[EXERCISE AIM]:
Lay out the records below as a Markdown table with two columns, Row and Line. Put one line per row, numbered in order, and skip any blank lines.
* * *
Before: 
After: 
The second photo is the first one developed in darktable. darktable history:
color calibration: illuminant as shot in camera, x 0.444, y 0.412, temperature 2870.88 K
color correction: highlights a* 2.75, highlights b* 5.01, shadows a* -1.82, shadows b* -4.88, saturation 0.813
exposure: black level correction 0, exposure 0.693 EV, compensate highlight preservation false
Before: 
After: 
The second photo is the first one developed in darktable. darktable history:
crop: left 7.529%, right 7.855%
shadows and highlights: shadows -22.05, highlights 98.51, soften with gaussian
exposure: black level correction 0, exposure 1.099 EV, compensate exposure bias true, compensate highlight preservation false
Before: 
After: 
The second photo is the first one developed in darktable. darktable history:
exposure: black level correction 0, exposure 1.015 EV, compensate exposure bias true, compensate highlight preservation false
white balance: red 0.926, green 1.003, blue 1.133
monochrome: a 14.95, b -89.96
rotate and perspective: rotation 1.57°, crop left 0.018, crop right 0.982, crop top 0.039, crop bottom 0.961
* * *
[WRITTEN RESPONSE]:
| Row | Line |
|---|---|
| 1 | Before:  |
| 2 | After:  |
| 3 | The second photo is the first one developed in darktable. darktable history: |
| 4 | color calibration: illuminant as shot in camera, x 0.444, y 0.412, temperature 2870.88 K |
| 5 | color correction: highlights a* 2.75, highlights b* 5.01, shadows a* -1.82, shadows b* -4.88, saturation 0.813 |
| 6 | exposure: black level correction 0, exposure 0.693 EV, compensate highlight preservation false |
| 7 | Before:  |
| 8 | After:  |
| 9 | The second photo is the first one developed in darktable. darktable history: |
| 10 | crop: left 7.529%, right 7.855% |
| 11 | shadows and highlights: shadows -22.05, highlights 98.51, soften with gaussian |
| 12 | exposure: black level correction 0, exposure 1.099 EV, compensate exposure bias true, compensate highlight preservation false |
| 13 | Before:  |
| 14 | After:  |
| 15 | The second photo is the first one developed in darktable. darktable history: |
| 16 | exposure: black level correction 0, exposure 1.015 EV, compensate exposure bias true, compensate highlight preservation false |
| 17 | white balance: red 0.926, green 1.003, blue 1.133 |
| 18 | monochrome: a 14.95, b -89.96 |
| 19 | rotate and perspective: rotation 1.57°, crop left 0.018, crop right 0.982, crop top 0.039, crop bottom 0.961 |